Ed Brayton writes:
But there is an inherent danger in having the government decide which religions deserve protection and which do not, which are “legitimate” and which are not, especially since all religions are ultimately illegitimate. On the other hand, it seems absolutely clear to me that Scientology was created for the sole purpose of being a swindle, a con, a way to make money. I don’t think that’s true of other religions, even if they all do have adherents who find a way to get rich from it. It’s a very tough issue for me.
He’s right, it’s a tough issue. I suggest making a distinction: a free society should protect religious belief and religious speech, but religious institutions should not receive any more protection than any other organization. In other words, it should not be legal to discriminate against individuals for having or promoting religious beliefs, but religious institutions should not receive any additional benefits not available to other institutions or organizations.

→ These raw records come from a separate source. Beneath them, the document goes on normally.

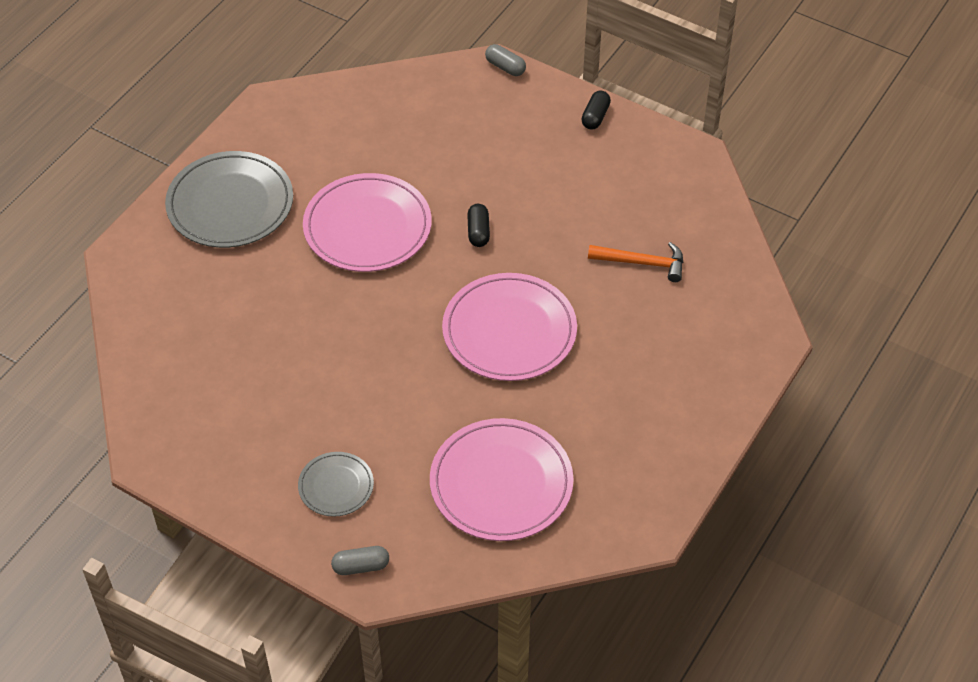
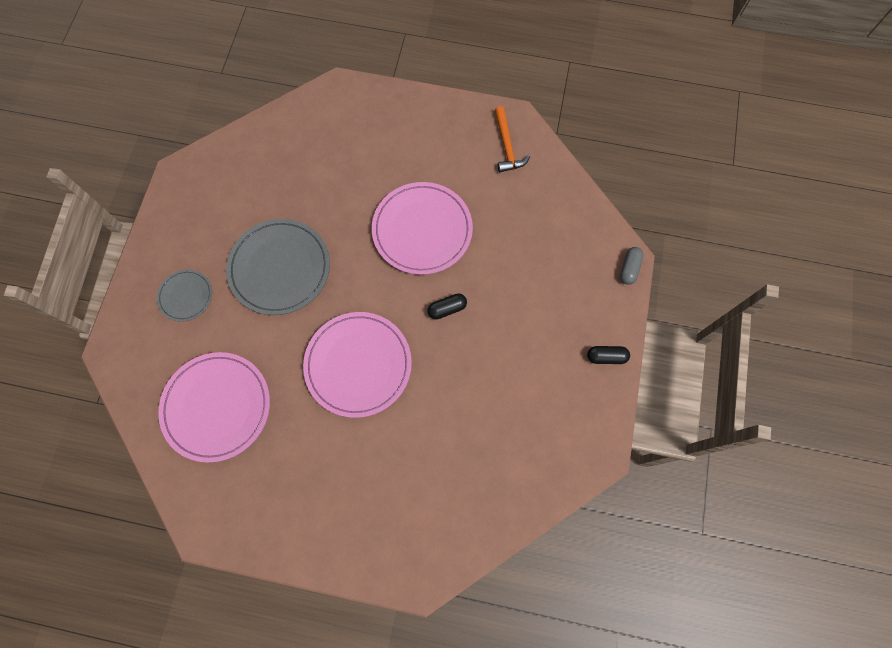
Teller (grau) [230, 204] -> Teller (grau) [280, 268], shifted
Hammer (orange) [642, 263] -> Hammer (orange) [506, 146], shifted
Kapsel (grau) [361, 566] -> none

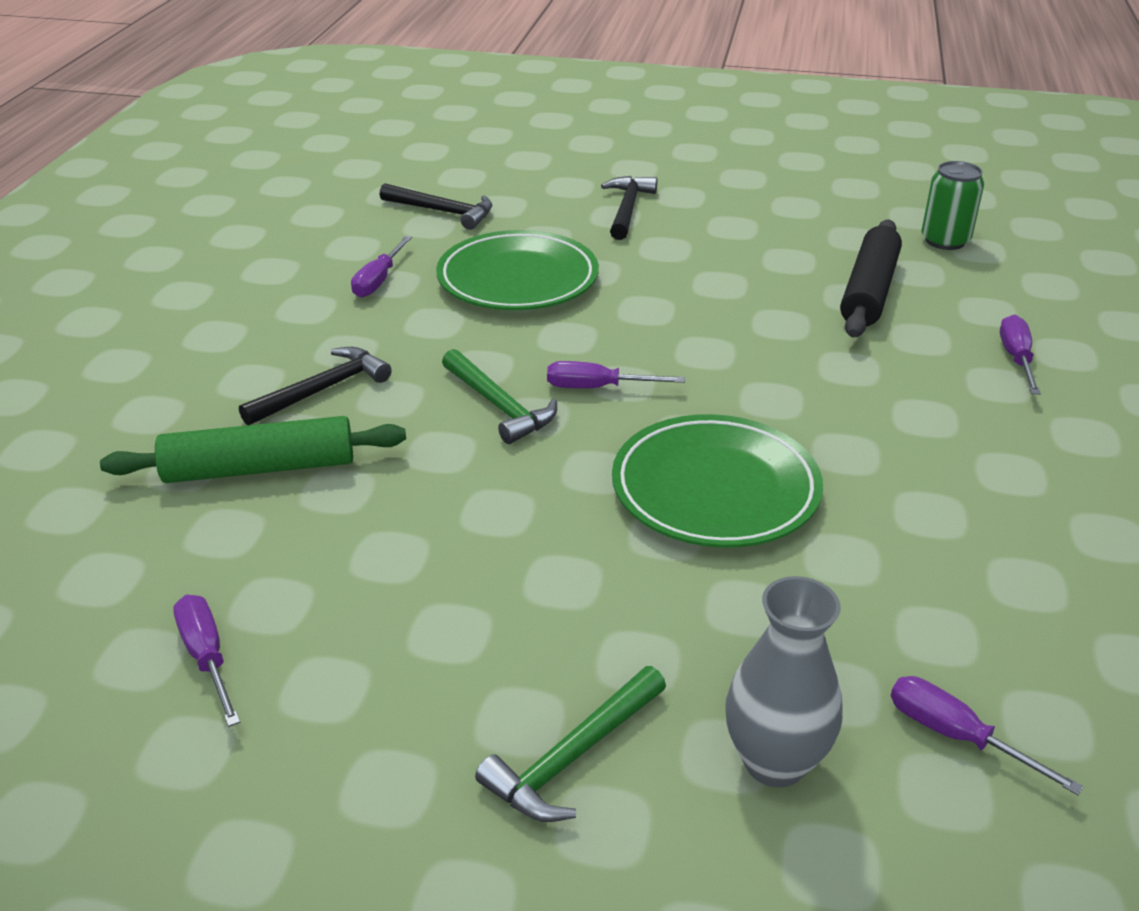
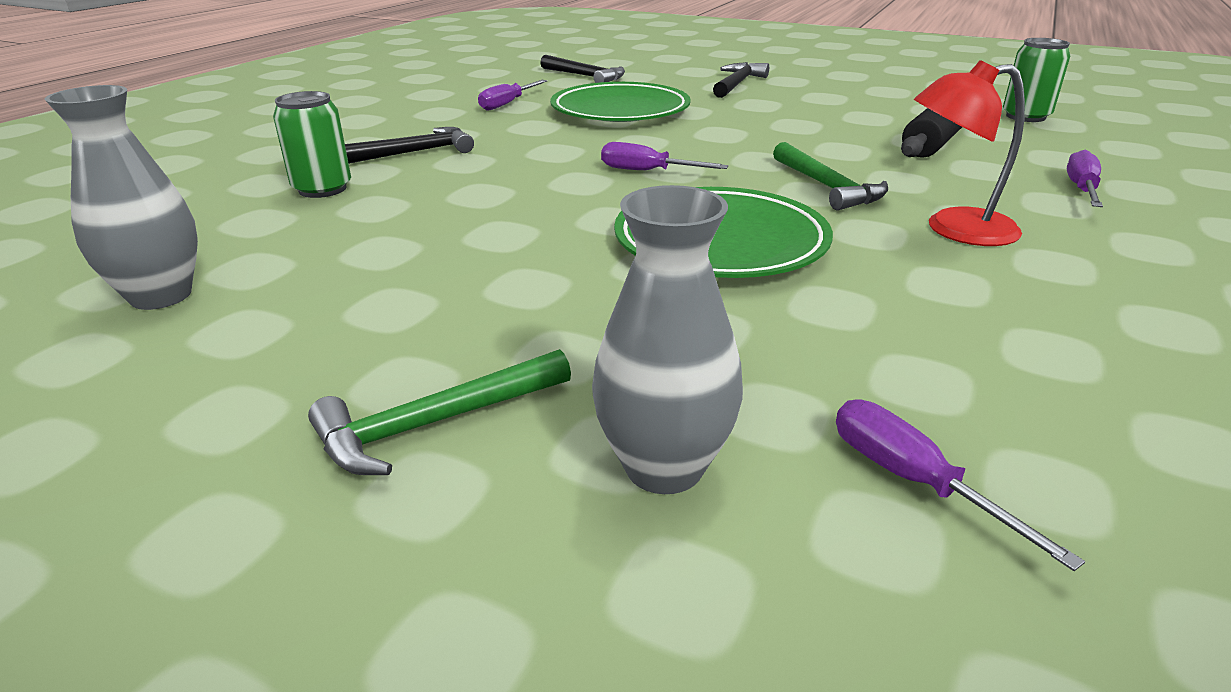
Hammer (grün) [499, 406] -> Hammer (grün) [827, 187], shifted
Nudelholz (grün) [260, 468] -> Dose (grün) [322, 189]
Schraubenzieher (lila) [207, 657] -> Vase (grau) [161, 296]
none -> Lampe (rot) [954, 229]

In particular, religious institutions should not be exempt from accountability with respect to their constituents. If they make promises to their adherents that involve being paid or otherwise compensated for things, then they should be just as accountable as any other institution for delivering what they promised. And in cases where it’s disputable whether or not they kept their end of the bargain, the consumer should have the benefit of the doubt. The religious institution received tangible benefit from the consumer, and should therefore be obligated to prove that it provided tangible benefit to the consumer, or face appropriate breach-of-contract penalties.
Yeah, I know, I should also wish for a pony while I’m at it. But the first step in fixing a broken system is determining what a working system would look like.